For nearly 250 years, the United States Constitution has served as the framework beneath the American experiment in self-government. Yet many citizens encounter the Constitution only through politics, court decisions, headlines, or public debate, often without understanding the structure that makes constitutional government possible.
In The Constitutional Operating System, attorney, entrepreneur, and systems thinker Lisa J. Scott presents the Constitution as an operating system—a carefully designed architecture that allocates authority, protects rights, limits government power, and preserves liberty through structure rather than emotion.
Using a clear systems-based approach, Scott explores:
• The source of governmental authority and the meaning of "We the People"

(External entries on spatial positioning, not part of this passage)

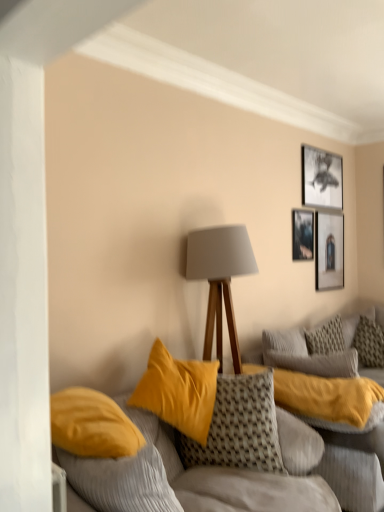
Question: Visually, is matte black picture frame at upper right, which is the first picture frame in bottom-to-top order, positioned to the left or to the right of textured woven pillow at center, acting as the 1th pillow starting from the front?

Choices:
 (A) right
 (B) left

Answer: (A)

Question: From a real-world perspective, is matte black picture frame at upper right, which is counted as the third picture frame, starting from the top, physically located above or below textured woven pillow at center, acting as the 2th pillow starting from the back?

Choices:
 (A) below
 (B) above

Answer: (B)

Question: Estimate the real-world distances between objects in this image. Which object is closer to the matte gray lampshade at center?

Choices:
 (A) matte black picture frame at upper right, which is the first picture frame in bottom-to-top order
 (B) velvet yellow cushions at center
 (C) textured gray pillow at right, marked as the 2th pillow in a front-to-back arrangement
 (D) black matte picture frame at upper right, which is counted as the 3th picture frame, starting from the bottom
 (E) textured woven pillow at center, acting as the 2th pillow starting from the right

Answer: (E)

Question: Based on their relative distances, which object is nearer to the matte gray lampshade at center?

Choices:
 (A) velvet yellow cushions at center
 (B) black matte picture frame at upper right, which is counted as the 3th picture frame, starting from the bottom
 (C) metallic silver picture frame at upper right, which is the second picture frame from top to bottom
 (D) textured gray pillow at right, marked as the 2th pillow in a front-to-back arrangement
 (E) matte black picture frame at upper right, which is the first picture frame in bottom-to-top order

Answer: (A)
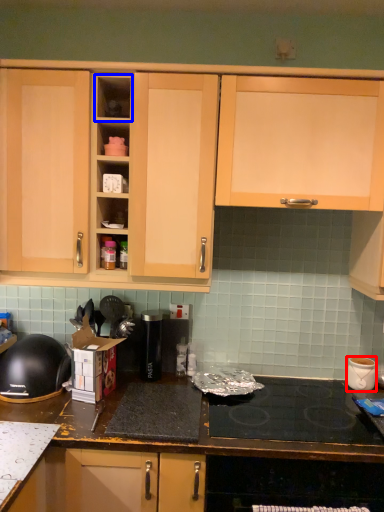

• Enumerated powers, federalism, and separation of powers
• Checks and balances as safeguards against concentrated authority
• Due process, free speech, property rights, and individual liberty
• Constitutional amendment as the lawful path to change
• Institutional drift, emergency powers, judicial substitution, and administrative expansion
• The dangers of emotional politics and governance by impulse
• Constitutional literacy, citizenship, and civic stewardship
Throughout the book, original diagrams and visual frameworks help readers understand how constitutional systems function, how they drift, and how free societies preserve liberty over time.
Written for citizens rather than legal scholars, The Constitutional Operating System is neither a partisan argument nor a legal textbook. It is a guide to understanding the structure beneath American self-government and the responsibilities that come with preserving it.
Published in recognition of America's 250th year, this book asks a timeless question:
Will the people continue to govern power—or will power gradually learn to govern the people?